Gerry Parker said...

Trying too hard. Only Martians have no political view.

Anonymous said...

Murdoch Slimes involvement yet again......Why am I unsurprised?

Needless to say, this latest example of institutional corruption will be ignored by corporate media and its conscience-free gimps.

Gez Sagar said...

Lord Faulks was still voting as a Conservative only last week!
In the Northern Ireland exec votes last Monday.

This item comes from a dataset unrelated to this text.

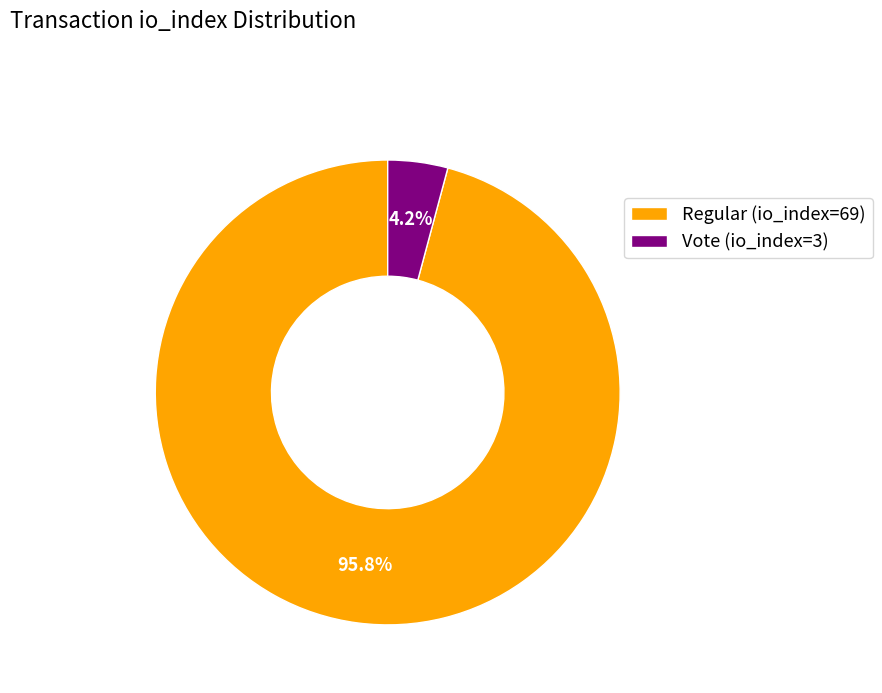

Rank the categories by value from lowest to highest.

Vote (io_index=3), Regular (io_index=69)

https://hansard.parliament.uk/Lords/2019-07-22/division/29A837D6-E1B3-40EB-866C-9D3A3F676AA8/NorthernIreland(ExecutiveFormationEtc)Bill?outputType=Party

Former member of the Tory Government which kicked the second half of the Leveson Inquiry into the long grass and the party which then cancelled it.

Who asked him to be chair, when did the appointments panel meet and what was it about the £150k three-day-a-week job that persuaded him to resign the Tory whip?

Why did he resign the whip - the chair of IPSO doesn't have to be non-party, just can't an MP or member of the Government.

J said...

Strange, the people who make the appointments and the people who are appointed invariably tend to be tories and/or part of the press establishment... yet these very same people, and the right wing press, keep saying that people outside of various institutions should be appointed to them even if they have no experience (see Toby Young for example) in that sector. Its almost as if its one rule for their industry, and another when it means getting a reich-wing loon in place. Not that I'm at all cynical, heaven forbid.